A conclusão é do economista transmontano Paulo Reis Mourão, investigador e docente na Universidade do Minho e na Universidade de Trás-os-Montes e Alto Douro.
Ao Mensageiro, Paulo Mourão antevê que os efeitos se sintam no imediato.
A economia transmontana, com as suas condições, sofrerá, a curto prazo, pelo aumento dos preços dos combustíveis, o que agrava sempre os custos de deslocação, penalizando setores como o turismo, mas também a generalidade de áreas como a construção civil ou o transporte de bens e serviços essenciais à população", frisou.
Por outro lado, o economista transmontano, responsável pelo Índice da Economia de Trás-os-Montes (IETI), acredita que dificilmente os produtores locais terão a ganhar com esta situação.
"Num cenário em que as linhas de abastecimento dos supermercados ficassem comprometidas, os consumidores locais virar-se-iam para fornecedores mais locais. Mas esse cenário, temos de reconhecer, é muito remoto", aponta.

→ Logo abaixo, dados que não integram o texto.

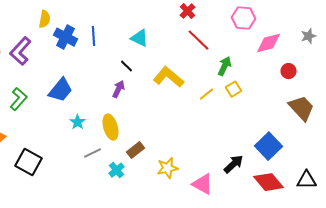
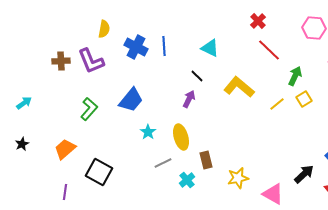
yellow semicircle: (44, 19) -> (104, 29), moved
purple L-shape: (20, 51) -> (91, 61), turned -64
brown rectangle: (136, 150) -> (206, 160), turned -66

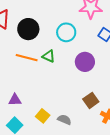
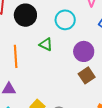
orange line: (27, 58) -> (16, 56), moved, turned 70
brown square: (91, 100) -> (87, 75), moved

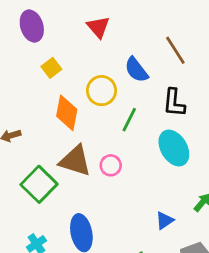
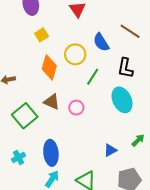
brown line: (175, 50) -> (130, 31), turned -30
brown triangle: (75, 161) -> (52, 102), size x0.7

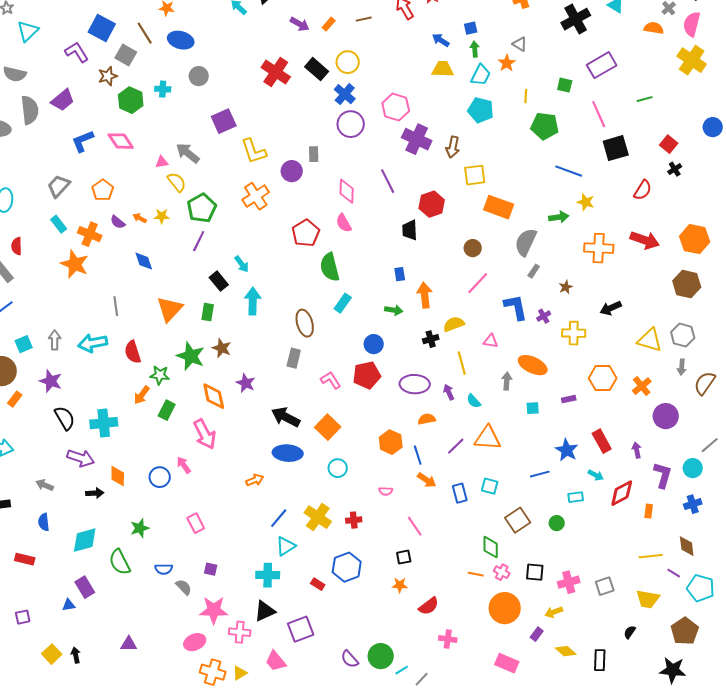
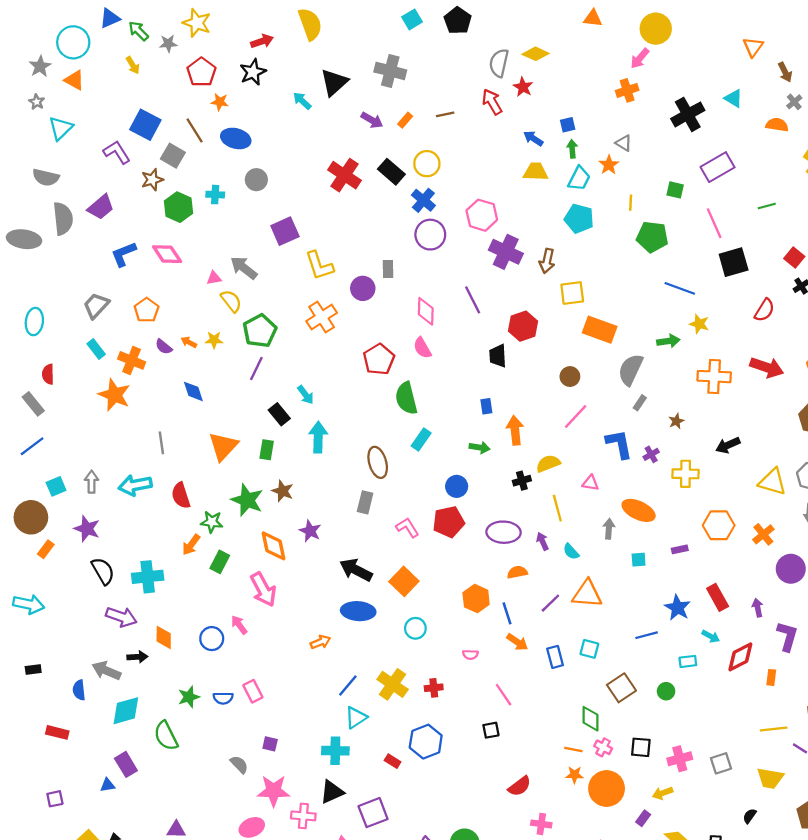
gray arrow: (45, 485) -> (106, 671), moved, size x1.4
blue semicircle: (164, 569) -> (223, 698), moved
orange star: (400, 585) -> (574, 775), moved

Contudo, vislumbra que "o turismo pode ter a tal janela de oportunidade, pois o turista internacional pode optar por passar mais tempo em locais seguros e afastados das áreas em conflito". "Também os investimentos das empresas de base tecnológica, facilmente deslocáveis e suportadas pelo trabalho remoto, poderão olhar com mais interesse para as áreas de todo o país que ofereçam suporte adequado – como boa qualidade de fibra ótica e de trabalho complementar", referiu ao Mensageiro.

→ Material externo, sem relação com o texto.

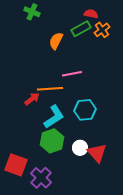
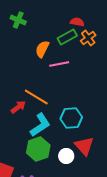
pink line: (72, 74) -> (59, 64), moved
orange line: (50, 89) -> (36, 97), turned 35
red triangle: (97, 153) -> (84, 146), moved

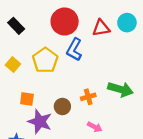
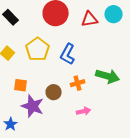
blue L-shape: (74, 49) -> (68, 54), moved
pink arrow: (95, 127) -> (84, 111), turned -40

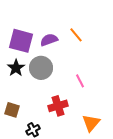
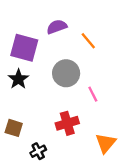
purple semicircle: (49, 40) -> (57, 27), moved
gray circle: (41, 68) -> (66, 73), moved

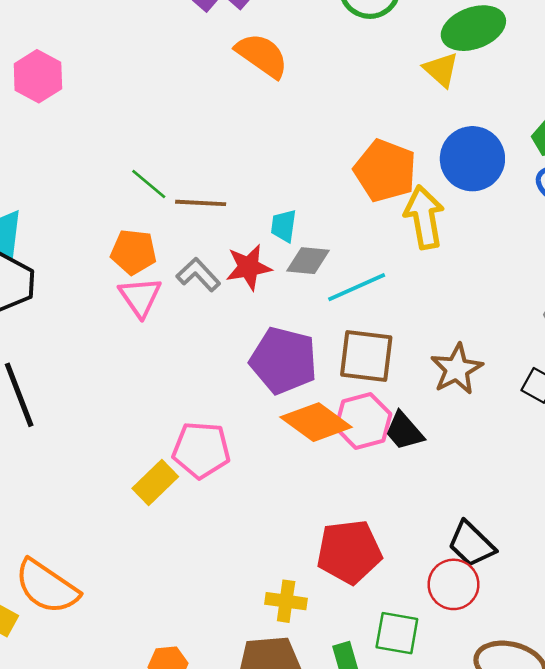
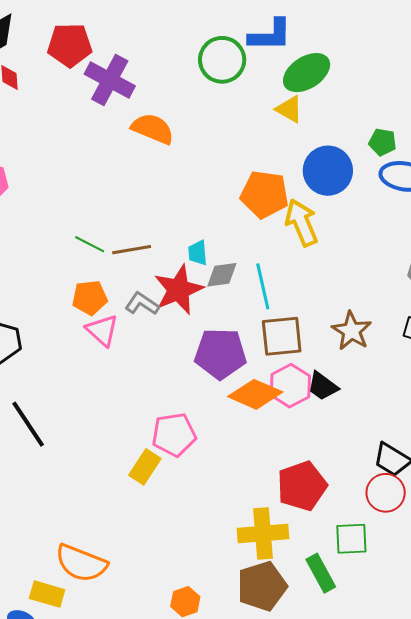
red star: (249, 267) -> (178, 290), size x1.4
cyan line: (357, 287) -> (263, 286), turned -66
yellow cross: (286, 601) -> (263, 534), size x1.6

Apoios mais claros nos combustíveis
Numa altura em que abundam os alertas sobre uma nova crise energética, Paulo Reis Mourão defende que "os apoios deviam ser mais claros junto dos preços dos combustíveis", apesar de apontar um eventual conflito de interesses do Governo.

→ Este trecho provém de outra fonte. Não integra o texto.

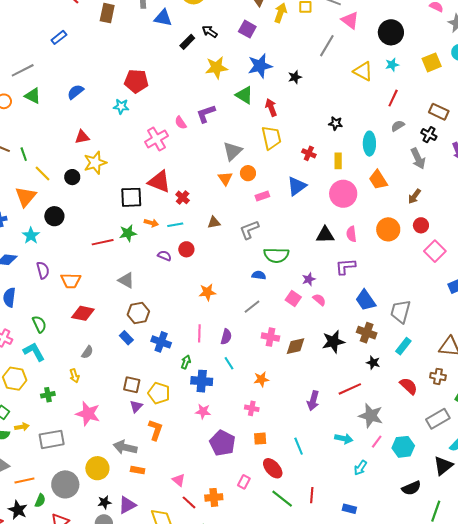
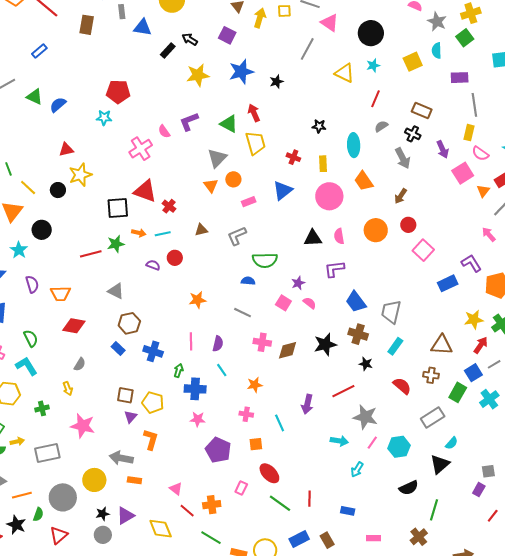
green triangle: (244, 95) -> (229, 124), moved
green triangle: (33, 96) -> (35, 97), moved
gray line: (252, 307) -> (243, 313), turned 66
cyan line: (299, 446) -> (280, 423), moved

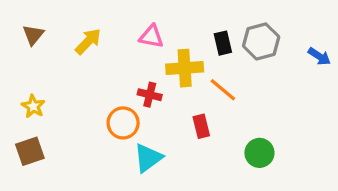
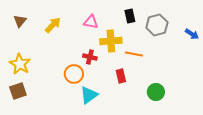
black rectangle: (223, 43) -> (130, 16), moved
orange line: (223, 90) -> (134, 54), turned -30
yellow star: (33, 106) -> (20, 64), size x1.5

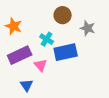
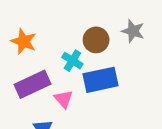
brown circle: (63, 15) -> (96, 40), moved
gray star: (88, 28) -> (133, 31), moved

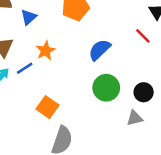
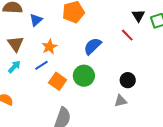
blue line: (25, 68) -> (41, 65), moved
green circle: (106, 88) -> (84, 76), moved
orange square: (48, 107) -> (58, 81), moved

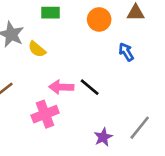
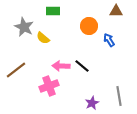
orange circle: (99, 19) -> (89, 26), moved
gray line: (140, 128) -> (119, 96), turned -48

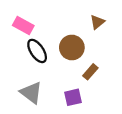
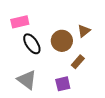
brown triangle: (97, 22) -> (84, 31), moved
pink rectangle: (23, 25) -> (20, 22), turned -42

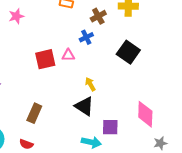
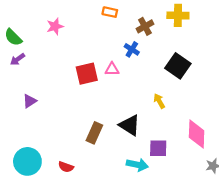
blue cross: (86, 37) -> (132, 49), turned -32
yellow arrow: (90, 84) -> (159, 101), moved
brown rectangle: (34, 113) -> (94, 133), moved

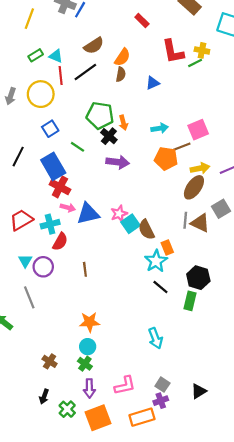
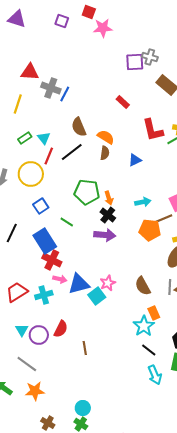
brown semicircle: (94, 46) -> (79, 127), turned 102
cyan triangle: (56, 56) -> (44, 138), turned 32
orange semicircle: (122, 57) -> (106, 137), turned -90
red line: (61, 75) -> (49, 156), turned 30
black cross: (109, 136) -> (108, 215), moved
cyan square: (130, 224) -> (97, 296), moved
brown semicircle: (146, 230) -> (143, 286), moved
red semicircle: (60, 242) -> (61, 329), moved
brown line: (85, 269) -> (85, 348), moved
gray line: (29, 297) -> (27, 364), turned -30
orange star: (90, 322) -> (35, 391), moved
cyan arrow: (155, 338) -> (155, 375), moved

"Obviamente, o próprio Estado ganha bem com os impostos associados aos combustíveis, pelo que as medidas adotadas podem não ser as mais generosas devido a esse conflito de interesses, também escudadas pela retórica anti-inflacionista. Também é certo que, um mês depois do conflito agravado no Médio Oriente, os dados disponíveis não evidenciam menores fluxos de trânsito nas nossas estradas, o que mostra que, dada a incapacidade da população de poupar nos transportes, alguém fica a ganhar com o agravamento dos preços. A prazo, em virtude de uma dilatação temporal da guerra, outras medidas devem ser ensaiadas considerando os setores mais afetados e as comunidades mais expostas no país", analisa Paulo Reis Mourão.
Juros na habitação sob pressão
Outro setor sob forte pressão será o da habitação, desde logo com o previsível aumento dos juros nos empréstimos bancários.
"Infelizmente, fenómenos como as guerras ou as pandemias são sempre boas desculpas para agentes pouco escrupulosos ficarem a ganhar com técnicas de especulação, nomeadamente nos produtos mais expostos, mas também nos produtos derivados. Qualquer conflito compromete os canais de fornecimento de materiais importados, elevando os custos da construção civil, repercutindo sempre no fim junto do consumidor final. Ainda assim, espera-se que o Estado esteja atento a práticas pouco éticas nos vários mercados, onde se inclui o mercado da habitação, já por si com diversas fragilidades no nosso país", conclui o economista transmontano.